Reflections after our first Warming Center Experience
I don’t know if there are human words to express what we experienced this week hosting the overnight EWR Warming Center for our unhoused neighbors. Over 4 nights that dropped below the threshold of 20 degrees, HCC provided 115 beds to our homeless neighbors. As the temperatures plummeted outside it forced some of God’s most beautiful creations to come inside to us I’m not even sure how to organize my thoughts here to share our experiences.
I sway between being in awe and humility of God entrusting us with these people. I am grieved and saddened that God’s creations are so marginalized and so unseen. I swing back to being so proud of our volunteers stepping into the unknown and the uncomfortableness and watching them love and serve. I am blown away by God’s provision not only for us in the facilities that we have, and services we have and the generosity of Harvester Christian folk through our Give Hope campaigns to His provision and our volunteers of providing energy, stamina, and love. We had young adults to retired folk provide hot meals and drinks. We had our neighbors at O’Fallon Christian help us with all the pounds of laundry and packing the trailer. We had Harvester volunteers in the thick of their own battles step in to serve. We had volunteers sacrifice sleep all night and then go work a full-time job the next day.

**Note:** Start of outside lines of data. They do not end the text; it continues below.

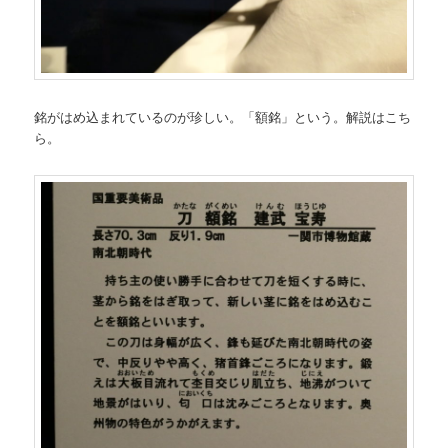
銘がはめ込まれているのが珍しい。「額銘」という。解説はこち
ら。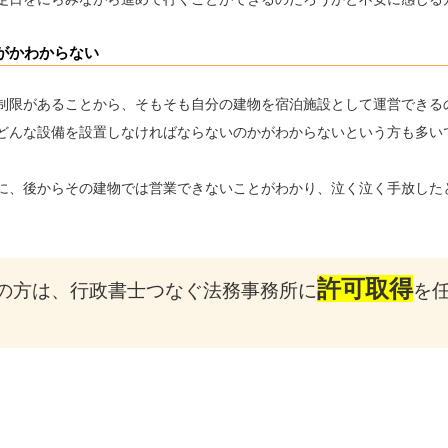
がかわからない
制限があることから、そもそも自分の建物を宿泊施設として運営できる
どんな設備を設置しなければならないのかがわからないという方も多い
に、後からその建物では営業できないことがわかり、泣く泣く手放した
許可取得
の方は、行政書士つなぐ法務事務所に
を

I don’t want to say that we provided shelter for our homeless neighbors because I think that puts a worldly understanding of a human being in your mind which is probably inaccurate. When I say the word homeless, I think we tend to jump to preconceived ideas and judgments about why someone might be in that situation. I could tell you that we served addicts. I could tell you that we served convicts. I could tell you that we served the mentally ill. I could tell you we served veterans. I could tell you that we served women who had experienced horrific sexual abuse and domestic violence but those are labels that limit and do not give honor to God’s creation. These are His people who were fearfully and wonderfully made who are just as lost and wounded as you and I. I will tell you instead that God provided us the opportunity to serve men and women and sons and daughters and husbands and wives. I can tell you that God provided the opportunity for us to serve someone’s child.

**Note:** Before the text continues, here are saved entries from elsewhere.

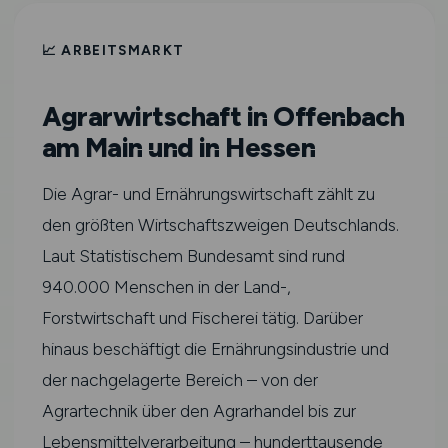
📈 ARBEITSMARKT
Agrarwirtschaft in Offenbach
am Main und in Hessen
Die Agrar- und Ernährungswirtschaft zählt zu
den größten Wirtschaftszweigen Deutschlands.
Laut Statistischem Bundesamt sind rund
940.000 Menschen in der Land-,
Forstwirtschaft und Fischerei tätig. Darüber
hinaus beschäftigt die Ernährungsindustrie und
der nachgelagerte Bereich – von der
Agrartechnik über den Agrarhandel bis zur
Lebensmittelverarbeitung – hunderttausende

The final night that we were activated I was running on fumes. I’d had extremely little sleep all week long. Every day I was struggling to find the right number of volunteers, and food, and replace things that we had run out of while trying to take care of myself and my family as well. I rushed around getting the laundry and trying to have things ready for our volunteers as they arrived. As I pulled into the church parking lot the song “Gratitude” by Brandon Lake came on Joy FM. If you know me at all you know that this song absolutely wrecks me and brings me to tears. I reached up to turn the volume down and said “Lord, Really? Gratitude? I cannot do this right now. I cannot break down. I have to keep going for the volunteers, our guests, and you!” The Lord’s response to me was,
“Baby girl, you know that you were never meant to do this on your own. I need you to remember to start and stop with gratitude. Don’t be just grateful that you are not homeless. Don’t be grateful that you do have a warm home to go to. Don’t be grateful that in the event of a major life crisis, you would have safety net after safety net after safety net. Don’t be grateful that you have insurance and that you are healthy. Don’t be grateful that you don’t have to sleep in your car. Be grateful for who I am and who I say I am and the things that I have done and will do.”
Talk about perspective.
The coming days, weeks, months, and potentially years will be challenging as a community to provide resources to serve a variety of people. Whether it’s people dealing with mental illness, homelessness, job loss, a family with a child with autism or cerebral palsy, or people trying to acquire job skills. It will be tempting to hunker down for all the things God showed me I was holding onto. It will be tempting to allow Satan to convince us to shield our eyes, to guard our hearts, to proceed in ignorance and judgment, to ignore the issues, and to go along with the status quo. My prayer for us after this week is that we won’t be able to help ourselves in serving others no matter the cost. My prayer is that we will all cooperate with the Holy Spirit and not assume it is the church’s responsibility to provide an event or program. My prayer is that when it is the most uncomfortable, when it is the most unknown we will turn to God first and trust him to guide our steps and to provide wisdom and discernment. I pray we will be obedient to the Greatest Commandment of Loving God and Loving Others. I pray as Harvester Christians that we would continue to live out justice and generosity in our families, literal neighborhoods, in Saint Charles County, and across the globe.